Amongst the many generalisations I have heard about this region, ‘sustainability doesn’t resonate with Asian consumers’ is one of the most persistent. This brand’s success kicks that theory into touch. From the store approach (shop windows chock full of green pot plants) to the threshold (the sound of waves lapping a far-off Korean shore and birds happily chirruping beyond), Innisfree exerts its eco-friendly credentials with unswerving dedication. For instance, the brand runs a bottle recycling campaign in its stores and has so far made ‘donation for the nature and neighbors’ of W3.1billion. I have no idea what this means, but they seem pretty committed to it, and you certainly can’t escape their zealous nature-loving philosophy whilst buying a facemask.
Retail Safari – Innisfree
Innisfree double eyelids
Innisfree vertical garden
Innisfree save the earth
Innisfree face masks
Innisfree face masks Nespresso-style
Innisfree comes from the Korean island of Jeju (a UNESCO world heritage gazetted volcanic island with its own unique ecosystem). All of their products all contain green tea, which is grown on the foothills of Mount Halla. The brand only opened its first store outside of Korea in 2012. It has 6 in Singapore – which is 1 Innisfree for every 120 square kilometres. Clearly insufficient.
If you have 15 minutes free, there’s worse ways to spend your time than mooching around an Innisfree. It’s like a sweetie shop for the selfie generation. Facemasks – which come in every conceivable variety – are merchandised in a pick and mix style display, designed to draw beauty zombies to its promises of eternal youth at $2 a pop. There’s even a Nespresso-style capsule format stocked in a nifty gravity feed dispenser. Be still my beating heart!

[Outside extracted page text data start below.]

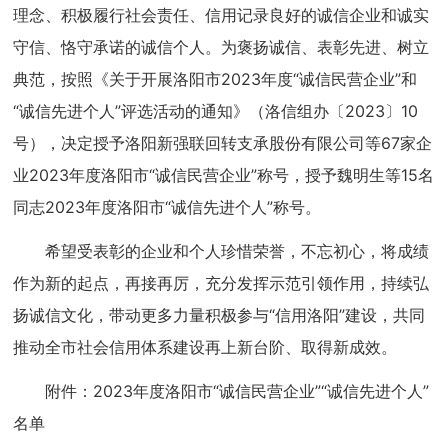
理念、积极履行社会责任、信用记录良好的诚信企业和诚实
守信、恪守承诺的诚信个人。为褒扬诚信、表彰先进、树立
典范，按照《关于开展洛阳市2023年度“诚信民营企业”和
“诚信先进个人”评选活动的通知》（洛信组办〔2023〕10
号），决定授予洛阳新强联回转支承股份有限公司等67家企
业2023年度洛阳市“诚信民营企业”称号，授予魏明生等15名
同志2023年度洛阳市“诚信先进个人”称号。
希望受表彰的企业和个人珍惜荣誉，不忘初心，将成绩
作为新的起点，再接再厉，充分发挥示范引领作用，持续弘
扬诚信文化，带动更多力量积极参与“信用洛阳”建设，共同
推动全市社会信用体系建设再上新台阶、取得新成效。
附件：2023年度洛阳市“诚信民营企业”“诚信先进个人”
名单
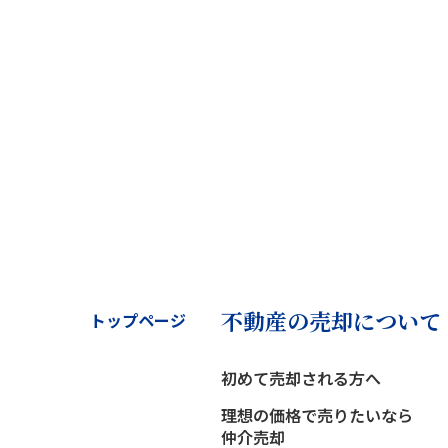
不動産の売却について
トップページ
初めて売却される方へ
理想の価格で売りたいなら
仲介売却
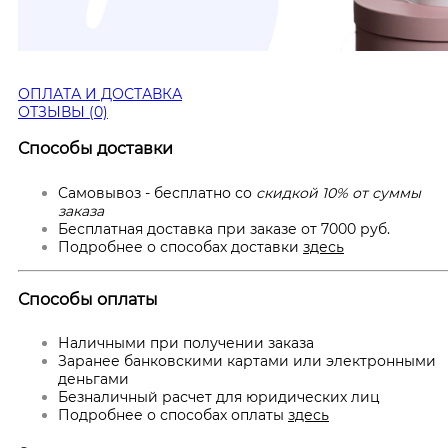
ОПЛАТА И ДОСТАВКА
ОТЗЫВЫ (0)
Способы доставки
Самовывоз - бесплатно со
скидкой 10% от суммы
заказа
Бесплатная доставка при заказе от 7000 руб.
Подробнее о способах доставки
здесь
Способы оплаты
Наличными при получении заказа
Заранее банковскими картами или электронными
деньгами
Безналичный расчет для юридических лиц
Подробнее о способах оплаты
здесь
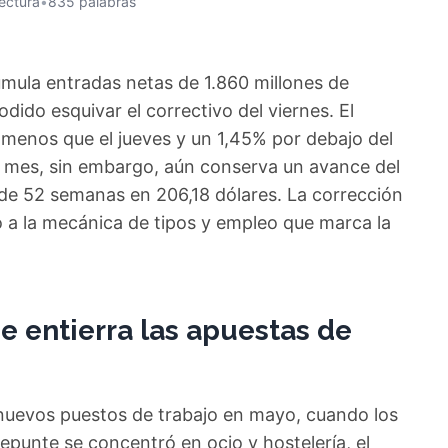
lectura
•
835 palabras
ula entradas netas de 1.860 millones de
dido esquivar el correctivo del viernes. El
 menos que el jueves y un 1,45% por debajo del
mo mes, sin embargo, aún conserva un avance del
de 52 semanas en 206,18 dólares. La corrección
o a la mecánica de tipos y empleo que marca la
 entierra las apuestas de
uevos puestos de trabajo en mayo, cuando los
epunte se concentró en ocio y hostelería, el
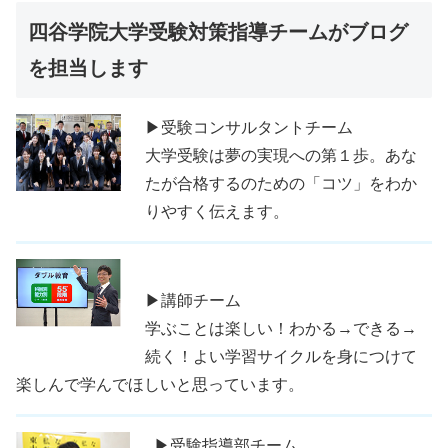
四谷学院大学受験対策指導チームがブログ
を担当します
▶受験コンサルタントチーム
大学受験は夢の実現への第１歩。あな
たが合格するのための「コツ」をわか
りやすく伝えます。
▶講師チーム
学ぶことは楽しい！わかる→できる→
続く！よい学習サイクルを身につけて
楽しんで学んでほしいと思っています。
▶受験指導部チーム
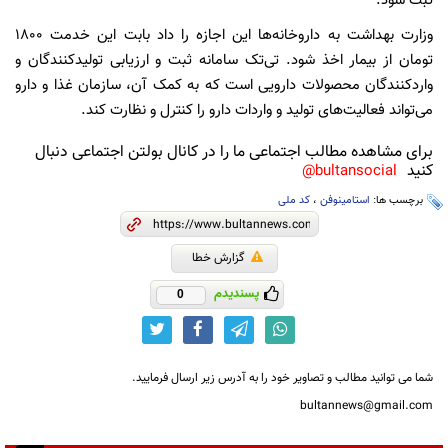
ثبت شود.
وزارت بهداشت به داروخانه‌ها این اجازه را داد بابت این خدمت ۱۸۰۰
تومان از بیمار اخذ شود. تی‌تک سامانه ثبت و ارزیابی تولیدکنندگان و
واردکنندگان محصولات دارویی است که به کمک آن، سازمان غذا و دارو
می‌تواند فعالیت‌های تولید و واردات دارو را کنترل و نظارت کند.
برای مشاهده مطالب اجتماعی ما را در کانال بولتن اجتماعی دنبال
کنید
bultansocial@
برچسب ها:
استامینوفن
،
کد ملی
گزارش خطا
پسندیدم
0
شما می توانید مطالب و تصاویر خود را به آدرس زیر ارسال فرمایید.
bultannews@gmail.com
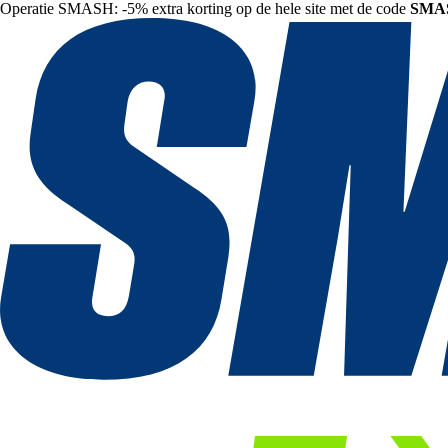
Operatie SMASH: -5% extra korting op de hele site met de code
SMA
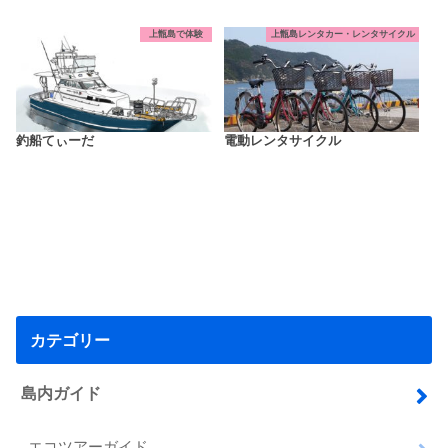
上甑島で体験
上甑島レンタカー・レンタサイクル
釣船てぃーだ
電動レンタサイクル
カテゴリー
島内ガイド
エコツアーガイド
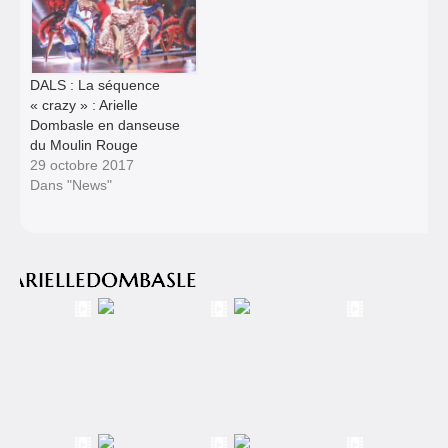
DALS : La séquence
« crazy » : Arielle
Dombasle en danseuse
du Moulin Rouge
29 octobre 2017
Dans "News"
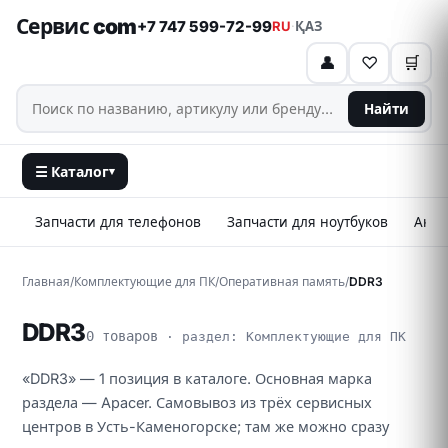
Сервис com
+7 747 599-72-99
RU
·
ҚАЗ
👤
♡
🛒
Найти
☰ Каталог
▾
Запчасти для телефонов
Запчасти для ноутбуков
Аксе
Главная
/
Комплектующие для ПК
/
Оперативная память
/
DDR3
DDR3
0 товаров
· раздел: Комплектующие для ПК
«DDR3» — 1 позиция в каталоге. Основная марка
раздела — Apacer. Самовывоз из трёх сервисных
центров в Усть-Каменогорске; там же можно сразу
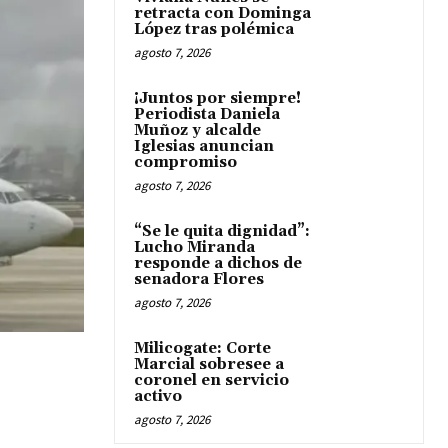
retracta con Dominga
López tras polémica
agosto 7, 2026
¡Juntos por siempre!
Periodista Daniela
Muñoz y alcalde
Iglesias anuncian
compromiso
agosto 7, 2026
“Se le quita dignidad”:
Lucho Miranda
responde a dichos de
senadora Flores
agosto 7, 2026
Milicogate: Corte
Marcial sobresee a
coronel en servicio
activo
agosto 7, 2026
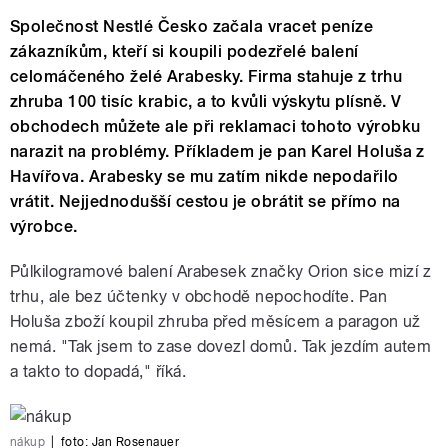
Společnost Nestlé Česko začala vracet peníze
zákazníkům, kteří si koupili podezřelé balení
celomáčeného želé Arabesky. Firma stahuje z trhu
zhruba 100 tisíc krabic, a to kvůli výskytu plísně. V
obchodech můžete ale při reklamaci tohoto výrobku
narazit na problémy. Příkladem je pan Karel Holuša z
Havířova. Arabesky se mu zatím nikde nepodařilo
vrátit. Nejjednodušší cestou je obrátit se přímo na
výrobce.
Půlkilogramové balení Arabesek značky Orion sice mizí z
trhu, ale bez účtenky v obchodě nepochodíte. Pan
Holuša zboží koupil zhruba před měsícem a paragon už
nemá. "Tak jsem to zase dovezl domů. Tak jezdím autem
a takto to dopadá," říká.
nákup
|
foto:
Jan Rosenauer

My favourite piece of retail engagement is the eye makeup tester bar, which features Korean celebs dispensing advice on makeup techniques for single eyelids as well as double eyelids. (Fun Fact: 1 in 5 women in Seoul have had double eyelid surgery)
There are, I think, three reasons why Innisfree is so successful outside of Korea. 1) It is Korean, and Korea is the epicenter of Asian beauty, a.k.a. ‘K-Beauty’. 2) It has a strong ‘nature’ story that differentiates it from similar brands, and 3) it’s easy, accessibly and cheap. Perhaps it’s one of the reasons why the Korean beauty industry is worth an estimated US$10bn a year in annual sales. That’s a lot of facemasks.